Work task
Go over the data and copy out each line with "tumour" in it.

Information supplied
__________________________________________________

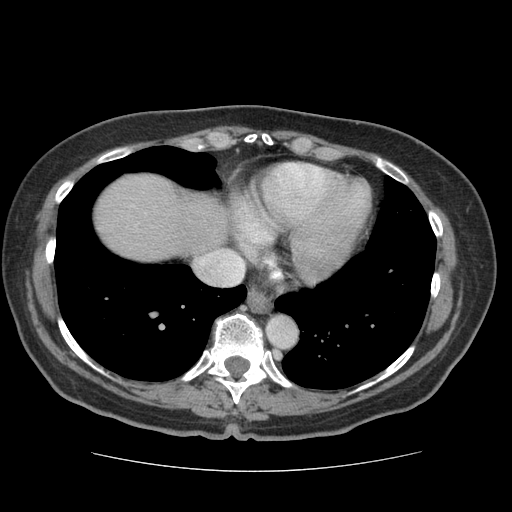
Contrast-enhanced abdominal CT (liver protocol), one axial slice. Position 67 of 75 along the scan axis. Soft-tissue window (W 400 / L 40 HU). 2.5 mm slice thickness. 512 × 512 image matrix. Case-level facts recorded for this patient, not image findings: diagnosis: hepatocellular carcinoma (patient treated with transarterial chemoembolisation; whether this scan precedes or follows treatment is not stated here); TNM stage (as recorded): Stage-I; Child-Pugh class: A; tumour differentiation: moderately differentiated; tumour nodularity: uninodular.
Structures marked on this image (semi-automatic segmentation, software-assisted and operator-edited):
- liver parenchyma outside the tumour (the mass and vessels are separate outlines, so this box may not span the whole liver): bounding box [x1, y1, x2, y2] px = [94, 174, 228, 260]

__________________________________________________

Finished exercise
Contrast-enhanced abdominal CT (liver protocol), one axial slice. Position 67 of 75 along the scan axis. Soft-tissue window (W 400 / L 40 HU). 2.5 mm slice thickness. 512 × 512 image matrix. Case-level facts recorded for this patient, not image findings: diagnosis: hepatocellular carcinoma (patient treated with transarterial chemoembolisation; whether this scan precedes or follows treatment is not stated here); TNM stage (as recorded): Stage-I; Child-Pugh class: A; tumour differentiation: moderately differentiated; tumour nodularity: uninodular.
- liver parenchyma outside the tumour (the mass and vessels are separate outlines, so this box may not span the whole liver): bounding box [x1, y1, x2, y2] px = [94, 174, 228, 260]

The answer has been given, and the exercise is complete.